【羅針盤】三井久明/国際開発センター SDGs室長・主任研究員
SDGsは国際的な開発目標であるが、特に拘束力があるものではない。それにもかかわらず、多くの企業が積極的に取り組んでいる。その理由を六つの視点から説明する。
SDGs(持続可能な開発目標)の経営活用についての関心を受けて、『SDGs経営の羅針盤』を刊行した。前回では、内容や背景、「持続可能」の意味について説明した。第2回では、なぜ民間企業にとって重要なのかについて解説する。
SDGsと経営戦略 ESGとの共通課題
SDGsとは、2015年9月の国連総会で採択された『我々の世界を変革する:持続可能な開発のための2030アジェンダ』の中で示された国際的な開発目標である。単なる開発目標であり、拘束力があるものではない。民間の企業にとって取り組むことは全く任意であり、何の義務もない。
しかしながら、今日多くの企業が強い関心を示すようになっている。経営戦略の中でSDGsを位置付けるべく試行錯誤を続けている企業が増えてきている。それはなぜなのか。民間企業が取り組む理由を六つに分けて説明する。
民間企業のビジネスとSDGsとの関係で一番分かりやすいのは、地球温暖化からのつながりであろう。地球温暖化の防止はSDGsの複数のゴールに関わる重要なテーマである。地球温暖化は、今日では日本でも身近な話題になっている。石油、石炭といった化石燃料の大量の燃焼が、温室効果ガスの排出量を急増させ、地球温暖化に拍車を掛けていることが意識されるようになった。
こうした状況下では、化石燃料の利用を前提とするビジネスは成立が難しくなる。大量の化石燃料を利用するビジネスは、次第に国際的なバリューチェーン上から排除されていくこととなる。すなわち化石燃料に依存するビジネスは中長期的に持続可能でないことになる。

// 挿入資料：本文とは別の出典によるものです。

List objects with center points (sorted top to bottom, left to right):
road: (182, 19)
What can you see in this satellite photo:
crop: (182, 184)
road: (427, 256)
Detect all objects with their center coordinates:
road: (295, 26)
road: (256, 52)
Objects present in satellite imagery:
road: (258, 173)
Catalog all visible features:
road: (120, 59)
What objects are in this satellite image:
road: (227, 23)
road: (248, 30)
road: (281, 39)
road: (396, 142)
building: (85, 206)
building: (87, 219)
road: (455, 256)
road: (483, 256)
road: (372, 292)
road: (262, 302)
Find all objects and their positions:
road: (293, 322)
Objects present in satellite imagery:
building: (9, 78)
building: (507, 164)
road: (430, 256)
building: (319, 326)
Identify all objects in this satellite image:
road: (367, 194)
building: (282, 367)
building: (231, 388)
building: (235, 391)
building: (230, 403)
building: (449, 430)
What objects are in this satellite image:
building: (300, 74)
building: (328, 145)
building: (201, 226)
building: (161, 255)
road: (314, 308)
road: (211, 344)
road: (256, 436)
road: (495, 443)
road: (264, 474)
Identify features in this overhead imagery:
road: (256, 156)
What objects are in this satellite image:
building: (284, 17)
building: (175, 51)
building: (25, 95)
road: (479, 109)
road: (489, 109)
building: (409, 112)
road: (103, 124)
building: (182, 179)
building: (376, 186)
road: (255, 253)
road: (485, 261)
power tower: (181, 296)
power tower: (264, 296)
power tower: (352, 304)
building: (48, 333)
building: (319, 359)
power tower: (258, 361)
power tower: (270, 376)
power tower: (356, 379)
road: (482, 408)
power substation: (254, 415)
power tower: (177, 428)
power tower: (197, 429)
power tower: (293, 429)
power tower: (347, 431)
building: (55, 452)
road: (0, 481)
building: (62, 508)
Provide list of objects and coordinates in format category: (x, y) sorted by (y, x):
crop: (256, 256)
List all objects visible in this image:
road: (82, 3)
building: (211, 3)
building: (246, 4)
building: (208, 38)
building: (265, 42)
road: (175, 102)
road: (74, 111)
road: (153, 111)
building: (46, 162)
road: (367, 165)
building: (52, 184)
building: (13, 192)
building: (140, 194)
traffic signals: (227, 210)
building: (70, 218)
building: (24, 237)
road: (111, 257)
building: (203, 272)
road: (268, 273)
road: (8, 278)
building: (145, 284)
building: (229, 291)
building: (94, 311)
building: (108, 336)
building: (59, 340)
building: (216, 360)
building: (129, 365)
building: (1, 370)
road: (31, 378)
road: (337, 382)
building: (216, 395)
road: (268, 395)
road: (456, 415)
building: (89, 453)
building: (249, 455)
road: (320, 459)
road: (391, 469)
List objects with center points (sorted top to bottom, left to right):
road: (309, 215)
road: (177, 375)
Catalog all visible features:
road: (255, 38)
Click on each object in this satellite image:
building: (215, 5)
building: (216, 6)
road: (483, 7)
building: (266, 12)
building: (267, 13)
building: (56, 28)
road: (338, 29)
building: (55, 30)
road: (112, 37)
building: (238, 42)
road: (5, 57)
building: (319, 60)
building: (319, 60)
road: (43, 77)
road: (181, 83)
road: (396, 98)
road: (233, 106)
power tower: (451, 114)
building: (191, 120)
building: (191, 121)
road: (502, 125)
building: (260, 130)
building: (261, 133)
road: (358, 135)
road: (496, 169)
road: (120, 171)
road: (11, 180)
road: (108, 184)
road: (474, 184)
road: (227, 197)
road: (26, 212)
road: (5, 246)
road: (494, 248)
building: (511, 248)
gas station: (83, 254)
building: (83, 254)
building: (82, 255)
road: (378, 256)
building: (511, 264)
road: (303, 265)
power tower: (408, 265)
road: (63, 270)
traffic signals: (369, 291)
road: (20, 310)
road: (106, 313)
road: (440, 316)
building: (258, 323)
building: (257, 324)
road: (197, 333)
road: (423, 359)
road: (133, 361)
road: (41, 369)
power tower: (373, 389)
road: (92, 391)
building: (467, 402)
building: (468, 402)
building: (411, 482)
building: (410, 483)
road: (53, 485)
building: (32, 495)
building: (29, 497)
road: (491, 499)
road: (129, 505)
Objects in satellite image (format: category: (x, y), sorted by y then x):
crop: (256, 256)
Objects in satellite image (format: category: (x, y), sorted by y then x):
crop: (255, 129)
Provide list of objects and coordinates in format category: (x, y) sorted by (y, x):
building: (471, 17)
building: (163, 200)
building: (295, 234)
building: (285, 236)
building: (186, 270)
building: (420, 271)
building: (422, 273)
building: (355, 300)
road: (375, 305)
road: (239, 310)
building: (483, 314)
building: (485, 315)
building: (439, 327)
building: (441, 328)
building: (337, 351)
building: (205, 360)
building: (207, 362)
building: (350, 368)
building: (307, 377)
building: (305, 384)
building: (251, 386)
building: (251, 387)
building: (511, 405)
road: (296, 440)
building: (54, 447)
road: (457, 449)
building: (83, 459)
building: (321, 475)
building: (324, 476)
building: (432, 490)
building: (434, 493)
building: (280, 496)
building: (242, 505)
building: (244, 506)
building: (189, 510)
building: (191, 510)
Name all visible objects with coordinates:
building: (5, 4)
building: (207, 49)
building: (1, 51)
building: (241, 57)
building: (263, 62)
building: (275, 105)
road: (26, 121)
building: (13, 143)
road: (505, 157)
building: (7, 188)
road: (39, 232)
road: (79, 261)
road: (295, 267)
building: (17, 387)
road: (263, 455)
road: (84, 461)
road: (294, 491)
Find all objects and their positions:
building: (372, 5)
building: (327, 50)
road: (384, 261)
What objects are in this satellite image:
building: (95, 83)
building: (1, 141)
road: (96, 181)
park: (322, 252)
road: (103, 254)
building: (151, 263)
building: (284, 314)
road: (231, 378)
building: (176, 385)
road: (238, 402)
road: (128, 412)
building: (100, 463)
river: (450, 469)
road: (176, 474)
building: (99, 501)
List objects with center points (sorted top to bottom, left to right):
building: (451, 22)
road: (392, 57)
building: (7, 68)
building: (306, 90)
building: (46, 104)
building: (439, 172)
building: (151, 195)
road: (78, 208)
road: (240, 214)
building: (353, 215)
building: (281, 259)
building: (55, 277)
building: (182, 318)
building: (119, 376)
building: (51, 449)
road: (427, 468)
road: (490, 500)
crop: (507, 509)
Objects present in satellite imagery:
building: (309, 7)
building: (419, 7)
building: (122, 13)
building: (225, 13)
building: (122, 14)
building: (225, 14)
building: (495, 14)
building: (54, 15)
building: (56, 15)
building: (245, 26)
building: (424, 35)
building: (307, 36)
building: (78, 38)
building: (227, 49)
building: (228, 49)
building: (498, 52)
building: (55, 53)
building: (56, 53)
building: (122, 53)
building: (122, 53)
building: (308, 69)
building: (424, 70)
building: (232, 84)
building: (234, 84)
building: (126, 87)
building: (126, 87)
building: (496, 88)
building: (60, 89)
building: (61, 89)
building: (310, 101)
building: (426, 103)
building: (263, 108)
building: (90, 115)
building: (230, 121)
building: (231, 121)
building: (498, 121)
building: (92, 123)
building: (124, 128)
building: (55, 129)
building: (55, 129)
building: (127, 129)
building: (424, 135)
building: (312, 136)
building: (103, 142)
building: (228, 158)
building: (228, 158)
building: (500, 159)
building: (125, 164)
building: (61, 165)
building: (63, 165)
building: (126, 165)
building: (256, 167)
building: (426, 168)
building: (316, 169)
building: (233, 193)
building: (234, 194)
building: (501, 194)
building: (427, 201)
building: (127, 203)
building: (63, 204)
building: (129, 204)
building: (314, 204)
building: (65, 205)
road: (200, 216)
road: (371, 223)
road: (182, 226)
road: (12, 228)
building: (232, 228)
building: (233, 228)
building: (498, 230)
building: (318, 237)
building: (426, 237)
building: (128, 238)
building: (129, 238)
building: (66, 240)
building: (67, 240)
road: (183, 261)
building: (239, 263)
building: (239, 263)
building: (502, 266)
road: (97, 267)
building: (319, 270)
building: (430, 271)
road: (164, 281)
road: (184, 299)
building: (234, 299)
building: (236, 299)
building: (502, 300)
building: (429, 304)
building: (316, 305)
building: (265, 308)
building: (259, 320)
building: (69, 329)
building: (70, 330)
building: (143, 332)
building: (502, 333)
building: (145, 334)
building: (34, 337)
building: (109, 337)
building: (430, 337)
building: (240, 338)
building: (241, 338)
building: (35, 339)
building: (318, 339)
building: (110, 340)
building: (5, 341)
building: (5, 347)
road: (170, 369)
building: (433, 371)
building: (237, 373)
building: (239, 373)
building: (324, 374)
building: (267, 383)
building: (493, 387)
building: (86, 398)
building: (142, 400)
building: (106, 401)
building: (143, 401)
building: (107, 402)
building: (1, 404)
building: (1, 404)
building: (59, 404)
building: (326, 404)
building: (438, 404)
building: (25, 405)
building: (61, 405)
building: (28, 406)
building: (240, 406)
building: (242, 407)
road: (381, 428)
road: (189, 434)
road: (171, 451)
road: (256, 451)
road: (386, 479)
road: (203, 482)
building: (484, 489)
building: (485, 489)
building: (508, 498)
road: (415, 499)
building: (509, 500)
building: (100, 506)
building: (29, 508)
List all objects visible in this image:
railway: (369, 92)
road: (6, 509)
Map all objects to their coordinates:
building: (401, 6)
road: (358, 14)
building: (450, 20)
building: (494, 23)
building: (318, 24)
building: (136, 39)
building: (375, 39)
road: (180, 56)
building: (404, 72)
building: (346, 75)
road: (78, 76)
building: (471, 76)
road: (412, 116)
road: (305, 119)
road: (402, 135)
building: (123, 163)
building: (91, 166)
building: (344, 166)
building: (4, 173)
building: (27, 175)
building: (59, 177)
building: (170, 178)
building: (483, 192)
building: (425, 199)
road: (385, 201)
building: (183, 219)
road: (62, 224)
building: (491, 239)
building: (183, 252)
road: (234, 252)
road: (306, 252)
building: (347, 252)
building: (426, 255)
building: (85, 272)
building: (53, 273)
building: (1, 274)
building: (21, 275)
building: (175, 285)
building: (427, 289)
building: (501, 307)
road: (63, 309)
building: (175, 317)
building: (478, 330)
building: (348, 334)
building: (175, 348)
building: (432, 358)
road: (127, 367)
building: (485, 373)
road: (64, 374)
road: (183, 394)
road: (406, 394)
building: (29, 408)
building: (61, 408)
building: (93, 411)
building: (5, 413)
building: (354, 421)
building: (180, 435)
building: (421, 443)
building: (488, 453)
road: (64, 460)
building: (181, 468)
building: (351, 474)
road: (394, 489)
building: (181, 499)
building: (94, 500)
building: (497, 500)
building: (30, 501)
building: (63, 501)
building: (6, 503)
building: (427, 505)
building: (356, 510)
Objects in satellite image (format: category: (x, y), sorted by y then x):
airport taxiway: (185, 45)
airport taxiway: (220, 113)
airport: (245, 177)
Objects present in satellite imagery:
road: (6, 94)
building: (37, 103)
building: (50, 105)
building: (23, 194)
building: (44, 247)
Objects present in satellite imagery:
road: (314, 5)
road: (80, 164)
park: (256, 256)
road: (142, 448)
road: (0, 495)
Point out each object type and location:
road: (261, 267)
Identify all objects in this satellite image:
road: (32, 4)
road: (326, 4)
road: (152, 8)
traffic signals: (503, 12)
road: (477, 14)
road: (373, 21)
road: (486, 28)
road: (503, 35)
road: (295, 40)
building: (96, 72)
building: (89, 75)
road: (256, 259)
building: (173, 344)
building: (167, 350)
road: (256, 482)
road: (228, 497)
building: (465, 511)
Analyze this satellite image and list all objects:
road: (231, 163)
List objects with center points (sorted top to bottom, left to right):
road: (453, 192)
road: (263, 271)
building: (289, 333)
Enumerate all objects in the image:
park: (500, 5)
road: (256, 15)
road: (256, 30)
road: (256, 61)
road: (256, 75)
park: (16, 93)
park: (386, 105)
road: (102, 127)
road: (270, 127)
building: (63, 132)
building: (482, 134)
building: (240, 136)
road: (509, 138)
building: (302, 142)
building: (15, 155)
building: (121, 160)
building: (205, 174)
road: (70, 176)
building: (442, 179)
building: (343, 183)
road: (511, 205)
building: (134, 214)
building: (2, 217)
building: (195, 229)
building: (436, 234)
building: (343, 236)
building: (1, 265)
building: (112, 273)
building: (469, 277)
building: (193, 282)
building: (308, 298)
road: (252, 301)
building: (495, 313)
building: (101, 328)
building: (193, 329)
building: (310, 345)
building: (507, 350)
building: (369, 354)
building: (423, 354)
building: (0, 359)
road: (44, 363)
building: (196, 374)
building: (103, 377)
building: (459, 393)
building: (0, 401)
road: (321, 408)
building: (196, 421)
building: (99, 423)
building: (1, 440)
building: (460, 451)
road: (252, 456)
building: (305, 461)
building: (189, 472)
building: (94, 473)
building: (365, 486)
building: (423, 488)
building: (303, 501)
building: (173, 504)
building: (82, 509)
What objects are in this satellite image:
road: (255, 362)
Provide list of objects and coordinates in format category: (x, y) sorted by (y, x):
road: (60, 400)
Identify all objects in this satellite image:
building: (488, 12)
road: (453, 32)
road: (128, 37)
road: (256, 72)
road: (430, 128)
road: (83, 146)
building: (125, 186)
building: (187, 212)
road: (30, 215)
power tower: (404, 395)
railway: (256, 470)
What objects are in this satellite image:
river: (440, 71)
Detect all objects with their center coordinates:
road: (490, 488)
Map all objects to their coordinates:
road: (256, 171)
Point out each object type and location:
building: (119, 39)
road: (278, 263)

世界では人身取引や借金などを通じて、劣悪な労働環境の下で低賃金労働を強いられるケースが後を絶たない。こうした強制労働や児童労働に対する国際的な非難は次第に高まっており、これに関わる企業には社会から厳しい目が注がれるようになっている。スマホやSNSの普及によって、アジア諸国の一工場の労働問題が容易に世界に広まることになる。グローバル展開する企業にとって、サプライチェーン上の人権や労働問題に目を向けないことは大きな事業リスクになる。現状を把握し、問題が明らかになった場合はこれに適切に対処しなければならない。人権や労働問題はSDGsではゴール8の領域であり、これへの取り組みが不可欠となる。
SDGsが国連総会で採択されたのは15年であったが、その9年前の06年に当時の国連事務総長であるコフィー・アナン氏が「責任投資原則(PRI)」 を金融業界に対して提唱した。機関投資家に、ESG課題という概念を用いて、環境、社会、ガバナンスの三つの観点から投資判断することを求めた。SDGsとESG課題には共通する部分が多く、両者は不可分である。さらに、近年になり、銀行や保険など機関投資家以外の金融サービス業にも、責任投資原則の考え方が広まってきている。社会や環境の持続性を考慮せず、SDGsに積極的に取り組まないビジネスは、金融機関にとって長期的に持続性に欠けると判断され、投資や融資などの対象から外されることとなりかねない。

昨年末に日本経済新聞社は、上場企業など国内637社についてSDGsへの取り組み状況を評価し、偏差値で格付けした。そして各社の評価点と財務指標を比較した。その結果、SDGs経営調査で評価点の高かった企業は、自己資本利益率や売上高営業利益率といった点で収益力が比較的強いことが分かった(図参照)。
本来、SDGsへの取り組みは企業の中長期的な価値創造を目的とするものであり、短期的な収益力強化を意図するものではない。だが、取り組むことが業績向上の妨げになるといった見方が必ずしも適切でないことがこうした調査結果に示された。